Avant son reniement, juste après la Cène, Pierre pensait pouvoir servir Dieu, que son amour suffisait, qu'il avait tout ce qu'il fallait pour donner sa vie pour le Christ, pour Le suivre. Nous aussi, nous pensons souvent: «pour cela, j'ai sûrement assez de forces; jusque-là, je n'irai jamais», et ainsi de suite. Puis nous faisons encore pire, ou nous ne venons pas à bout de quelque chose d'encore moins difficile.

Pierre a subi une défaite; il n'a pas dit à Jésus: «Aide-moi à tenir bon, donne-moi la force de Te suivre». Il a dit, comme nous le faisons souvent, ce qu'il ferait, en comptant sur ses propres forces. Après le reniement, après le repentir et le pardon, Pierre est devenu le chef de l'Église; il savait désormais qu'il fallait mettre toute son espérance en Dieu.

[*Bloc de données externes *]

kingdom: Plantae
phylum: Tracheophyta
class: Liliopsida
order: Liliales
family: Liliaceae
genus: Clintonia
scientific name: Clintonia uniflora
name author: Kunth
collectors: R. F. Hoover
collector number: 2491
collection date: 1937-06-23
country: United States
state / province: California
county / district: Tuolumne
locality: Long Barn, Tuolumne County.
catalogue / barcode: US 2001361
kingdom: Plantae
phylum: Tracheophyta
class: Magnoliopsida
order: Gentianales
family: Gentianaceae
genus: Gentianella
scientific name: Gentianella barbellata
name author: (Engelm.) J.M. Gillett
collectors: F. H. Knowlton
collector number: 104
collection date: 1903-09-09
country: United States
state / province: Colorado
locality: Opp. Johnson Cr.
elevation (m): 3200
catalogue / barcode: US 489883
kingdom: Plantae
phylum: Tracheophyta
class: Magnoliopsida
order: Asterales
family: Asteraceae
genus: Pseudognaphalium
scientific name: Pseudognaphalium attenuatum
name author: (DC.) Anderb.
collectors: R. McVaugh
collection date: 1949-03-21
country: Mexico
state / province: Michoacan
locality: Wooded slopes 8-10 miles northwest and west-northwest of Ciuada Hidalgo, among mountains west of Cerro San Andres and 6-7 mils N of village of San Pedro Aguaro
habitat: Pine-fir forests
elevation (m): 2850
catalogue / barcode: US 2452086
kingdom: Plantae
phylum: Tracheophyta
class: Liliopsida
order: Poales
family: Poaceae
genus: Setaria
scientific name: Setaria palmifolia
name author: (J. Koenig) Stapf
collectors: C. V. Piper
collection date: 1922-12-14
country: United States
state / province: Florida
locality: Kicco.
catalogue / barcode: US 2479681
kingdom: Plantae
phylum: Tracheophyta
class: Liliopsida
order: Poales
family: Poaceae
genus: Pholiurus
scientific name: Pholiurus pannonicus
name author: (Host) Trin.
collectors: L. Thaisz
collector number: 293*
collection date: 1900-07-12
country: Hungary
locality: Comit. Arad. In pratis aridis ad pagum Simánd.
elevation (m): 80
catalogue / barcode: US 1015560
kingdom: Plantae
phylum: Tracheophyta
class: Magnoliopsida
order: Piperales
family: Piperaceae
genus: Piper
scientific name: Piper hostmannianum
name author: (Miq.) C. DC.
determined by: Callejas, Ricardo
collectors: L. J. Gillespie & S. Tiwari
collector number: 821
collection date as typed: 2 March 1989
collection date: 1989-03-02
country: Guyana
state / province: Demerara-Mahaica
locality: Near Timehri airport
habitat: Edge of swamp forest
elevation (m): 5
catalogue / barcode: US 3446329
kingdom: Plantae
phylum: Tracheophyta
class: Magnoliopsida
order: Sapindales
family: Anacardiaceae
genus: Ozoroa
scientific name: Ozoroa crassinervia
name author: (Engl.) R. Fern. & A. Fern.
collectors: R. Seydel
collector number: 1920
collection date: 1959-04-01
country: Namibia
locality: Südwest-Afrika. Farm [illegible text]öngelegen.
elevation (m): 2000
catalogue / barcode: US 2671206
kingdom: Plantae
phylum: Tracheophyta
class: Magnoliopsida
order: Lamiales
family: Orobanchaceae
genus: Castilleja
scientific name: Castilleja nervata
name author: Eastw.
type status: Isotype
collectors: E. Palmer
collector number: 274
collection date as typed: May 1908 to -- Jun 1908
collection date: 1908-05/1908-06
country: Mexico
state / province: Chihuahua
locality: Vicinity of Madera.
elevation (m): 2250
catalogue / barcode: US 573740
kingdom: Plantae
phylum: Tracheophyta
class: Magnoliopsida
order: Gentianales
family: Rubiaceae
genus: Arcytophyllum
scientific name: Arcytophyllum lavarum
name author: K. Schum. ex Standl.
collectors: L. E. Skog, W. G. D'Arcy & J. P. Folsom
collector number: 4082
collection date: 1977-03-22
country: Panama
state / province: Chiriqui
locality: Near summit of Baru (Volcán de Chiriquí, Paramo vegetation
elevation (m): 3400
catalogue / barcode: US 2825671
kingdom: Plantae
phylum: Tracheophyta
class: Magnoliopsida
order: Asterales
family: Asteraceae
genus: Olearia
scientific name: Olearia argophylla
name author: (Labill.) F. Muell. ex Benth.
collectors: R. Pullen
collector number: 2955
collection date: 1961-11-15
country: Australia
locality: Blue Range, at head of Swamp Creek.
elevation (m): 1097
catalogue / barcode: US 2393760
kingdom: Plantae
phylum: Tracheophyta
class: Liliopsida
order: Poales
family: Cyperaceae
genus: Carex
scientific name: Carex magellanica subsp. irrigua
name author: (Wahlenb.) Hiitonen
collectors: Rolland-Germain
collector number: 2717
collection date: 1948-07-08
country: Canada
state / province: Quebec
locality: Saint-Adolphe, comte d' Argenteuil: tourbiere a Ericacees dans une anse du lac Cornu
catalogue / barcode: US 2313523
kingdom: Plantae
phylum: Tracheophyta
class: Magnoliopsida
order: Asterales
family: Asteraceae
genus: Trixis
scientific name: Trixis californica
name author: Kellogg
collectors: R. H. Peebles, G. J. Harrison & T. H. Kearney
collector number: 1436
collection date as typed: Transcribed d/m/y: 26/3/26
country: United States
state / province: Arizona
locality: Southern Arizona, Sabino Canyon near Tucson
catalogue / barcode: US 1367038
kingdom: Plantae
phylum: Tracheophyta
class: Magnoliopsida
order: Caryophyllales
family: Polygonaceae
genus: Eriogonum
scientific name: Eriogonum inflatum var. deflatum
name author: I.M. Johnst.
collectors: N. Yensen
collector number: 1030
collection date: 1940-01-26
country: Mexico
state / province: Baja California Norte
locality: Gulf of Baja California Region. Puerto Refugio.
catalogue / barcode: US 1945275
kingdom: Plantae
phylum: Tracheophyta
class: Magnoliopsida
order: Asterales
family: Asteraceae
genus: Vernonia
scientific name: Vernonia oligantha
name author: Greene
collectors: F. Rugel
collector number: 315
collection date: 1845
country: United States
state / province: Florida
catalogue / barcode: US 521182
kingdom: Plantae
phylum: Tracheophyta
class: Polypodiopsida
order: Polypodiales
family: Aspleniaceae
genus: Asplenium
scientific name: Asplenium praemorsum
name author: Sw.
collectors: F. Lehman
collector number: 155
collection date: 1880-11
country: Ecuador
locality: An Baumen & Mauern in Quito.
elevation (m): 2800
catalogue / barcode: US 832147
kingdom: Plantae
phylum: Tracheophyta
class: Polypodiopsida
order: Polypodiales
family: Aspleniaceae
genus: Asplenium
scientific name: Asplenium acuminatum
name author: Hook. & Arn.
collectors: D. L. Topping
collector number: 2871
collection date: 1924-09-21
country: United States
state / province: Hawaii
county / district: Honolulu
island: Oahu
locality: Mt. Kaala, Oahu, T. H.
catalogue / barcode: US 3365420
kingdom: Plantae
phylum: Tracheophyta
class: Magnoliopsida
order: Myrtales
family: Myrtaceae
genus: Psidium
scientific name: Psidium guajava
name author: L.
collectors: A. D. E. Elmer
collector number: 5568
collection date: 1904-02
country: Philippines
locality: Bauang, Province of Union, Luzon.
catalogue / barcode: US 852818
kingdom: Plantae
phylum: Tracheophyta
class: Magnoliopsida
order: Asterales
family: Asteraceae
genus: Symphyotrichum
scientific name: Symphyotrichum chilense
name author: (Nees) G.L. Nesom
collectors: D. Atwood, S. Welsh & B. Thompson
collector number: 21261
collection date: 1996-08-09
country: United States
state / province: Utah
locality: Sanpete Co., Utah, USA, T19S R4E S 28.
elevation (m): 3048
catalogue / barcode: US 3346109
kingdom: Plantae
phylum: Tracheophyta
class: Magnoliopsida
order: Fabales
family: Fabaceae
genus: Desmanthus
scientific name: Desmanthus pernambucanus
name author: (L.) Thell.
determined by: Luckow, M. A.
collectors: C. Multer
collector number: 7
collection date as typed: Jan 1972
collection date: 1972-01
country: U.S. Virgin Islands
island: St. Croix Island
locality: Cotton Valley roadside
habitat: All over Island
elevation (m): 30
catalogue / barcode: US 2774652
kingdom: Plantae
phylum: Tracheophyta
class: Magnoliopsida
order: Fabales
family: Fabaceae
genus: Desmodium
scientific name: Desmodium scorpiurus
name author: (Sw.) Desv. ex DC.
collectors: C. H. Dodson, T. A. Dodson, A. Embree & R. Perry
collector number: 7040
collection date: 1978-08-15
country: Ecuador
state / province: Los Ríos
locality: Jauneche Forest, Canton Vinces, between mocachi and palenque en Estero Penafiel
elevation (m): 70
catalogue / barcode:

Souvent, même les personnes les moins sûres d'elles sont en réalité extrêmement présomptueuses. Nous ne comprenons pas jusqu'au bout que sans Dieu nous ne pourrions rien faire, y compris, et surtout, Le suivre. Mais si nous Lui demandons de ne pas permettre le reniement, si nous demandons à Dieu la fidélité, Il nous la donnera.